Toyol, “Beni serbest bıraktığınız için teşekkür ederim” dedi. “Ama… koşullar var. İsteklerine itaat edebilir ve sana güç verebilirim. Ama... Yemek yemeliyim...”

Genç adam, kötü şeytanı geceleri köyün etrafında sürünerek komşularının mallarını çalması için gönderdi. Zaman geçtikçe Bachuk zengin oldu ve kimse parasının nereden geldiğinden şüphelenmedi.

Ancak Toyol giderek daha fazla talepte bulunmaya başladı. Bachuk yeni bir anne istediğini fark etti. Toyol, Bachuk'un kız kardeşinden süt yerine kan emerek emzirmesine izin verilmesini istedi.

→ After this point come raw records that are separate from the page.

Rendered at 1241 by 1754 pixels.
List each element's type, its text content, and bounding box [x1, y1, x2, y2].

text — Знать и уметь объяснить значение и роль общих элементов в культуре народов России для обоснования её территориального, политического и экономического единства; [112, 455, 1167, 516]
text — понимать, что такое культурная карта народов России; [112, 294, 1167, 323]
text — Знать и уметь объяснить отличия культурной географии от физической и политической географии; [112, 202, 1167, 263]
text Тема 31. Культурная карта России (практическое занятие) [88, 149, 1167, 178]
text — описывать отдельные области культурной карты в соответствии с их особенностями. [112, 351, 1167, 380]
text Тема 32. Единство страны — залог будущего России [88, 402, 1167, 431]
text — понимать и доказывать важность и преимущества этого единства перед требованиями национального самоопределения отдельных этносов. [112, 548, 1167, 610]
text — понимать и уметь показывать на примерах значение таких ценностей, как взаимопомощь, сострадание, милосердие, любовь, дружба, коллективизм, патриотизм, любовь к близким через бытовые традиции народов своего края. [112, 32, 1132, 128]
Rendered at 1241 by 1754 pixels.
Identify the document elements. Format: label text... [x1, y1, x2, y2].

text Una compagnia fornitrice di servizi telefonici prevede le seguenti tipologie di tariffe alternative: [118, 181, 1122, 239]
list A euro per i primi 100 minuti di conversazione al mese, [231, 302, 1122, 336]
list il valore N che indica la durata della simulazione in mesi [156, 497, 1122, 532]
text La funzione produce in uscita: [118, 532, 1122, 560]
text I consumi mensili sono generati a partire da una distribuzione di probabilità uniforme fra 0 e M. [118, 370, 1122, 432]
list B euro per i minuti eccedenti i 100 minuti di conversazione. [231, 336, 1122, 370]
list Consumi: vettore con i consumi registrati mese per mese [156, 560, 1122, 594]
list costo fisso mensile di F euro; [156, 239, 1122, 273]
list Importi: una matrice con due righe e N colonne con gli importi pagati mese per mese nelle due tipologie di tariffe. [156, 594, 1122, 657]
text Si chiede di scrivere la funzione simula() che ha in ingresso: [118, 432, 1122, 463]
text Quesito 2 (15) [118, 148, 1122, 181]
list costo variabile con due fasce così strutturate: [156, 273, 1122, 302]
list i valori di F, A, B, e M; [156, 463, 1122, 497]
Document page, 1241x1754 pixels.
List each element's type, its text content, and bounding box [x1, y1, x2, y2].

Bachuk, karısını ve kız kardeşini onları güvende tutmak için gönderdi ve Toyol bu aldatmacayı keşfettiğinde öfkeye kapıldı. Sonra Toyol, Bachuk'a saldırdı ve kurumuş ve kurumuş bir cesetten başka bir şey olmayana kadar vücudundaki her damla kanı emdi.

Bu korkunç karakterlere inanıyor musunuz? Hayaletlere inanır mısın? Ancak, onlara inanıp inanmamamız önemli değil, ama öyleler ve her zaman bilinçaltımızda saklı kalacaklar ve bazı korkunç atmosferler, bizi korkutmak için içlerine hayat veriyor gibi görünüyor!